[Opening INFORMATION PROVIDED section]

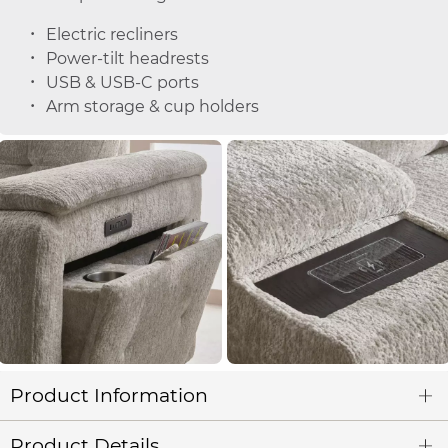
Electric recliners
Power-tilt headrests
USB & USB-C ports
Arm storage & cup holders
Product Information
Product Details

[Closing INFORMATION PROVIDED section]
[Opening INFORMATION PROVIDED section]

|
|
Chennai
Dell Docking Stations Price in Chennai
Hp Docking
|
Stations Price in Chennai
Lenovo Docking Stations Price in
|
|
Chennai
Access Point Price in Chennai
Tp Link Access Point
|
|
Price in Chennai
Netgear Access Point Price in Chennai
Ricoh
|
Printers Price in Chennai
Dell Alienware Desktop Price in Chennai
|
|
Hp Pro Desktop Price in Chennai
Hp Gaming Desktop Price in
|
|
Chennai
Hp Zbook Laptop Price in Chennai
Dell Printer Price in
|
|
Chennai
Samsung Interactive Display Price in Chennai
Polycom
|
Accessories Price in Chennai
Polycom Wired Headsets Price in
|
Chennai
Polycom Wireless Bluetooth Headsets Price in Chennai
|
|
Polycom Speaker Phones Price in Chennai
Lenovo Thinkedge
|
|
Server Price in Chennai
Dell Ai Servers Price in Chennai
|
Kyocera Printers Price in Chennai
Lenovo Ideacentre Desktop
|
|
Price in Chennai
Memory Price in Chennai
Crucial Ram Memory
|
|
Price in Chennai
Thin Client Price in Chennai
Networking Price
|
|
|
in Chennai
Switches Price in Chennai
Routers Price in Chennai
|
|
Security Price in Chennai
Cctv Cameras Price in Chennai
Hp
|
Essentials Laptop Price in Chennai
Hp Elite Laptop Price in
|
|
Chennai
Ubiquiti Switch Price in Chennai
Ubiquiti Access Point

[Closing INFORMATION PROVIDED section]

• _EXERCISE PROMPT_
Answer with nothing but the count of lines in the entries that hold the word "Printers".

• _EXERCISE RESPONSE_
2